Early in 1960 the young poet Donald Hall managed to interview Pound in Italy. Harry Meacham had recommended Hall to Pound, and the old tired poet knew that Hall had recently interviewed Eliot. Hall found that Pound's eyes were watery, red, showed fatigue. Pound said, on greeting the young poet (I think Hall put this in a poem): "You -- find me -- in fragements." During three days of interviews (add a fourth day, the first, when they met and spoke for an hour), Pound's voice was theatrical and stayed high in each sentence until the very end, when it fell. He had bursts of energy, even paced the room, until suddenly his faced sagged and he felt flat, eyes glassy, out of it. After one callapse, Pound recovered a bit and begged Hall: "Don't -- let me sound -- so tired."Yes, this was in 1960. When finally Hall published an edited version of the interview in Paris Review, it was already '62.
Hall: It must be thirty or thirty-five years since you have written any poetry outside the Cantos, except for the Alfred Venison poems. Why is this?
Pound: I got to the point where apart from an occasional lighter impulse, what I had to say fitted the general scheme.
H: Do you think that the modern world has changed the ways in which poetry can be written?
P: There is a lot of competition that never was there before.
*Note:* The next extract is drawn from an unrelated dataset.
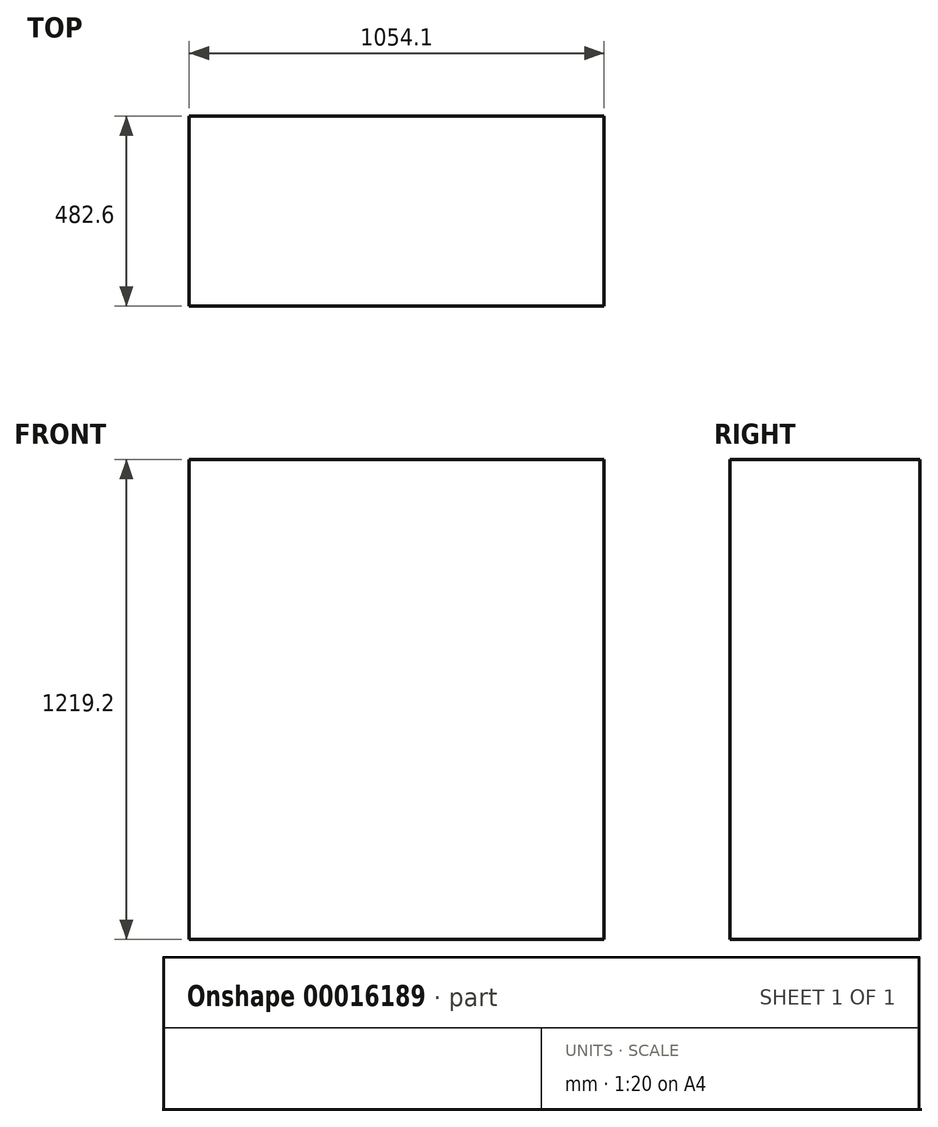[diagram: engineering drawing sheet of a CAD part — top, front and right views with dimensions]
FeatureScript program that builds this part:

Take the serious side of Disney, the Confucian side of Disney....
H: Did anyone ever help you with your work? ...I mean by criticism and cutting.
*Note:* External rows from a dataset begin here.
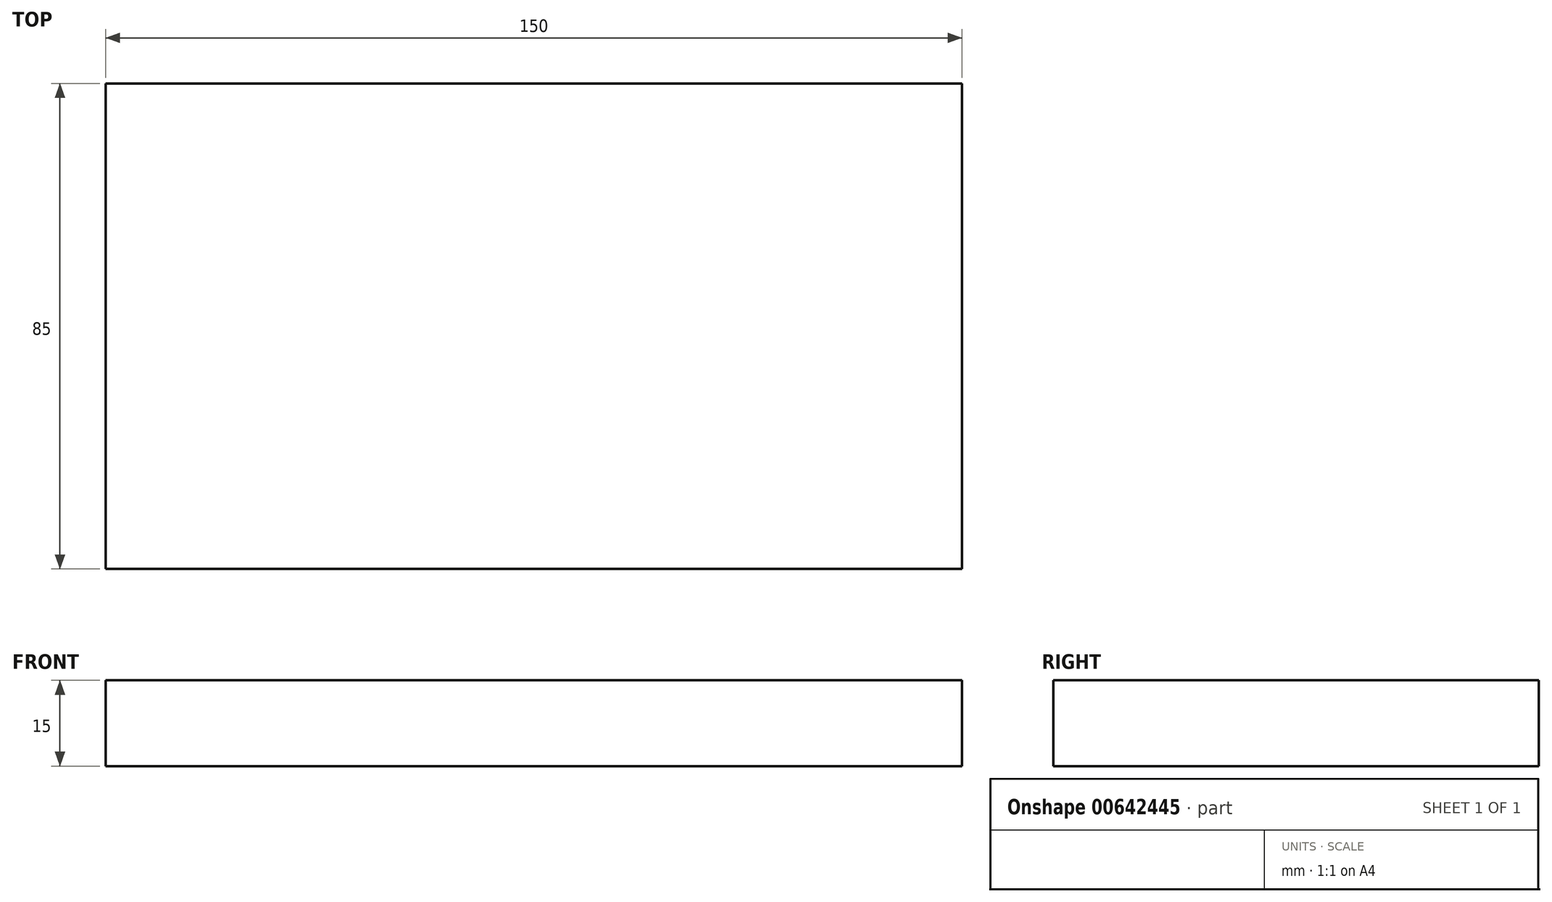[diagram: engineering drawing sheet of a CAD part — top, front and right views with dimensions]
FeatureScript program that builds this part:
annotation { "Feature Type Name" : "Feature", "Feature Type Description" : "" }
export const myFeature = defineFeature(function(context is Context, id is Id, definition is map)
    precondition{}
    {
        {
            var Q0;
            Q0=qCreatedBy(makeId("Top.planeOp"),FACE);
            var sketch = newSketch(context, id + "F0", { "sketchPlane" : qUnion([Q0])});
            skLineSegment(sketch, "E0.bottom", {"start": v(-75, 42.5) * mm, "end": v(75, 42.5) * mm});
            skLineSegment(sketch, "E0.top", {"start": v(-75, -42.5) * mm, "end": v(75, -42.5) * mm});
            skLineSegment(sketch, "E0.left", {"start": v(-75, 42.5) * mm, "end": v(-75, -42.5) * mm});
            skLineSegment(sketch, "E0.right", {"start": v(75, 42.5) * mm, "end": v(75, -42.5) * mm});
            skPoint(sketch, "E0.middle", {"position": v(0, 0) * mm});
            skSolve(sketch);
        }
        {
            var Q0;
            Q0=makeQuery(id+"F0.imprint","IMPRINT",FACE,{"disambiguationData":[TD([[makeQuery(id+"F0.imprint","IMPRINT",EDGE,{"derivedFrom":sQuery(id+"F0.wireOp",EDGE,"E0.bottom")}),-1.0]])]});
            extrude(context, id + "F1", {"entities" : qUnion([Q0]), "depth" : 15 * mm, "offsetDistance" : 25 * mm});
        }
    });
P: Apart from Fordie [Ford Madox Ford], rolling on the floor undecorously and holding his head in his hands, and groaning on one occasion, I don't think anybody helped me through my manuscripts. Ford's stuff appeared too loose then, but he led the right against tertiary archaisms.
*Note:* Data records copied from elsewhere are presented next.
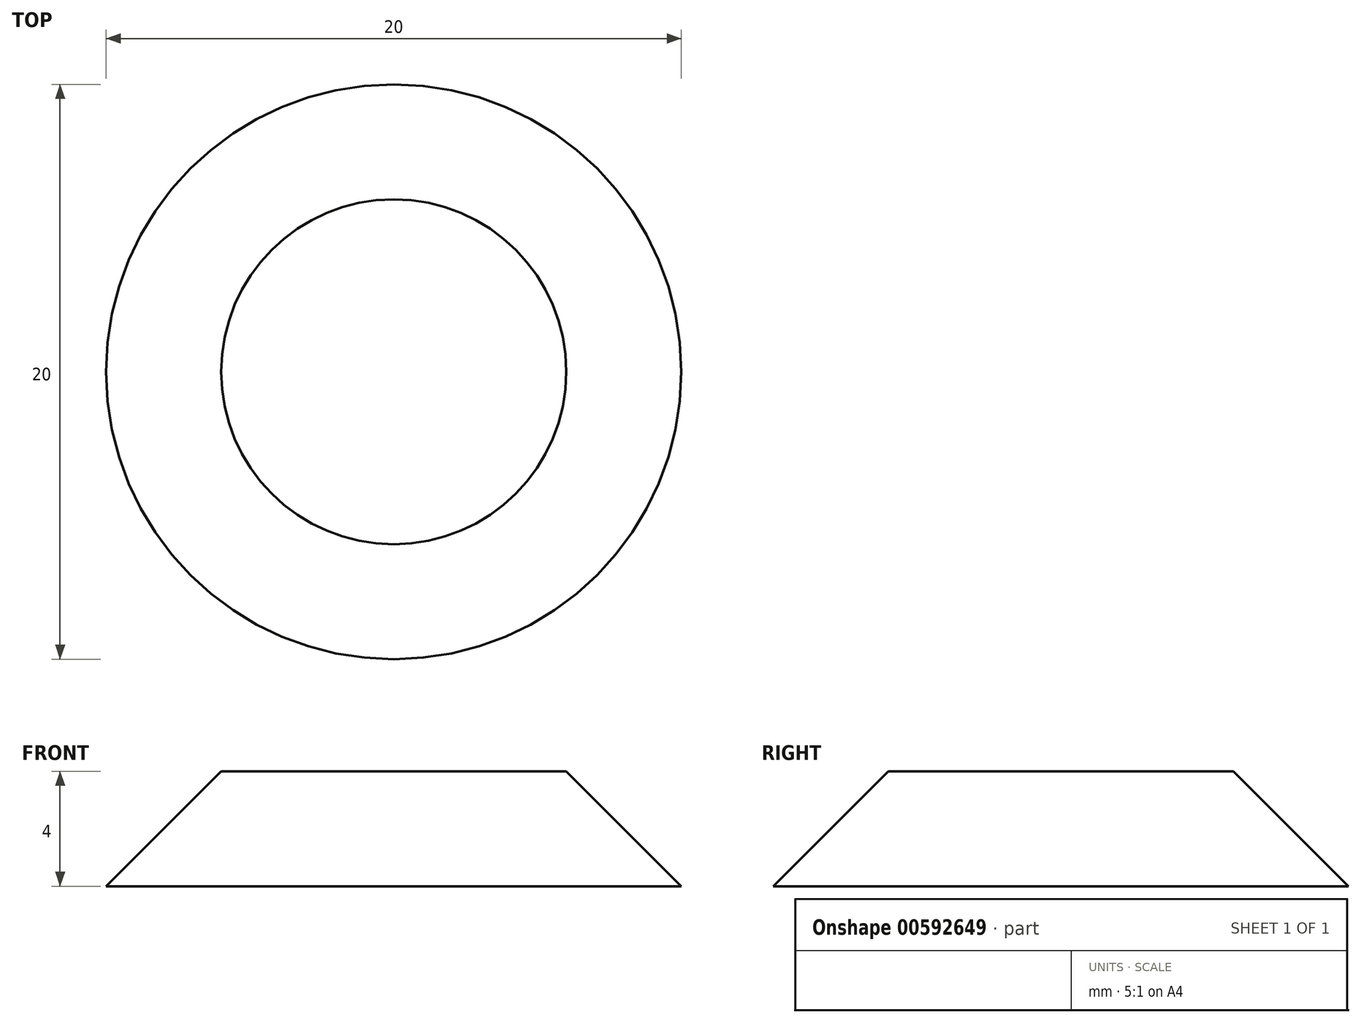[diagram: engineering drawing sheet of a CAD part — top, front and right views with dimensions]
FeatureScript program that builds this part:
annotation { "Feature Type Name" : "Feature", "Feature Type Description" : "" }
export const myFeature = defineFeature(function(context is Context, id is Id, definition is map)
    precondition{}
    {
        {
            var Q0;
            Q0=qCreatedBy(makeId("Front.planeOp"),FACE);
            var sketch = newSketch(context, id + "F0", { "sketchPlane" : qUnion([Q0])});
            skLineSegment(sketch, "E0", {"start": v(0, 0) * mm, "end": v(0, 4) * mm});
            skLineSegment(sketch, "E1", {"start": v(0, 4) * mm, "end": v(6, 4) * mm});
            skLineSegment(sketch, "E2", {"start": v(6, 4) * mm, "end": v(10, 0) * mm});
            skLineSegment(sketch, "E3", {"start": v(10, 0) * mm, "end": v(0, 0) * mm});
            skSolve(sketch);
        }
        {
            var Q0;
            Q0=makeQuery(id+"F0.imprint","IMPRINT",FACE,{"disambiguationData":[TD([[makeQuery(id+"F0.imprint","IMPRINT",EDGE,{"derivedFrom":sQuery(id+"F0.wireOp",EDGE,"E0")}),-1.0]])]});
            var Q1;
            Q1=sQuery(id+"F0.wireOp",EDGE,"E0");
            revolve(context, id + "F1", {"entities" : qUnion([Q0]), "axis" : qUnion([Q1]), "revolveType" : RevolveType.FULL});
        }
    });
H: How did you get started being a poet?
P: My grandfather on one side used to correspond with the local bank President in verse....
H: Can a man of the wrong [political] party use language efficiently?
P: Yes. That's the whole trouble! A gun is just as good, no matter who shoots it.
John Tytell, The Solitary Volcano, pp. 333 ff.; Paris Review #28, pp. 22- .

Is '60 the moment when the end of the end of the Old Left had been reached and the New Left began to emerge? Is it the final ascendancy, in certain scenes at least, of poetic postmodernity? Surely the publication of Donald Allen's The New American Poetry that year suggests this, but then again--once again--we look back on "New" here and see continuity. The rhetoric of the Kennedy-Nixon contest made much less of a dent than everyone (at the time as well as since) claimed, so one wonders why were such great claims made?
Had we come to expect "1960" to be truly ubiquitously modern in a way that the 1950s really were not--not quite? And what specifically does "modern" mean in the Kennedyesque talk then and now about the torch being passed to a new generation, etc.? The First Lady really meant "modernist" when Camelotians said "modern." What about the others across the new young cultural leadership? I've been surprised by how frequently the
"Beat movement" was covered in 1960 in the mainstream press. I was expecting a fair measure but I've found tonnage. 1960 was the year when the figure of the beat was beginning to find acceptance, although still 80% of these stories are mocking, rebels-without-cause condescension. For anyone whose analysis made an impact nationally, do these antipolitical adolescents count as part of the "new young cultural leadership"? No, but rather than the two being opposites, they fall along a Continuum of the New American. Now that's a change for '60.